In October 2007, the working group CEN/TC 216 of the European Committee for standardisation suggested that the Sabin oral poliovirus vaccine type 1 strain (LSc-2ab) presently used for virucidal tests should be replaced by another attenuated vaccine poliovirus type 1 strain, CHAT. Both strains were historically used as oral vaccines, but the Sabin type 1 strain was acknowledged to be more attenuated. In Germany, vaccination against poliomyelitis was introduced in 1962 using the oral polio vaccine (OPV) containing Sabin strain LSc-2ab. The vaccination schedule was changed from OPV to an inactivated polio vaccine (IPV) containing wild polio virus type 1 strain Mahoney in 1998. In the present study, we assessed potential differences in neutralising antibody titres to Sabin and CHAT in persons with a history of either OPV, IPV, or OPV with IPV booster.
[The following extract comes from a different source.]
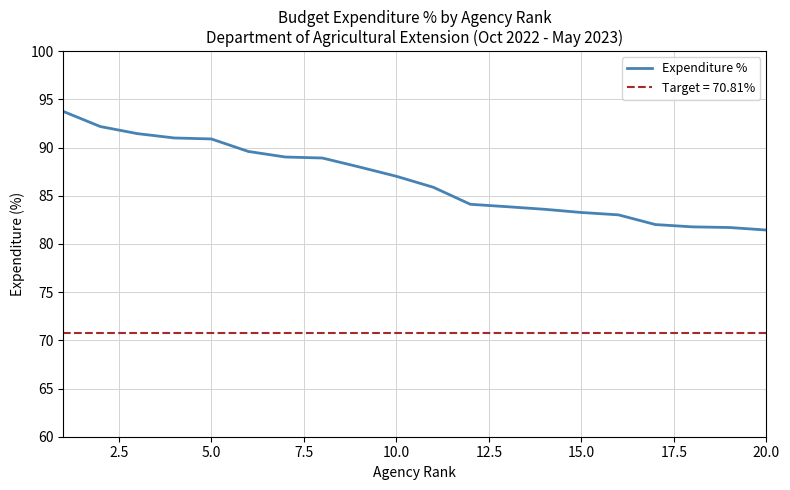

Does the chart display data point markers on the line(s)?

No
Neutralisation poliovirus antibodies against CHAT and Sabin 1 were measured in sera of 41 adults vaccinated with OPV. Additionally, sera from 28 children less than 10 years of age and immunised with IPV only were analysed. The neutralisation assay against poliovirus was performed according to WHO guidelines.


The neutralisation activity against CHAT in adults with OPV vaccination history was significantly lower than against Sabin poliovirus type 1 strains (Wilcoxon signed-rank test P < 0.025). In eight sera, the antibody titres measured against CHAT were less than 8, although the titre against Sabin 1 varied between 8 and 64. Following IPV booster, anti-CHAT antibodies increased rapidly in sera of CHAT-negative adults with OPV history. Sera from children with IPV history neutralised CHAT and Sabin 1 strains equally.


The lack of neutralising antibodies against the CHAT strain in persons vaccinated with OPV might be associated with an increased risk of reinfection with the CHAT polio virus type 1, and this implies a putative risk of transmission of the virus to polio-free communities. We strongly suggest that laboratory workers who were immunised with OPV receive a booster vaccination with IPV before handling CHAT in the laboratory.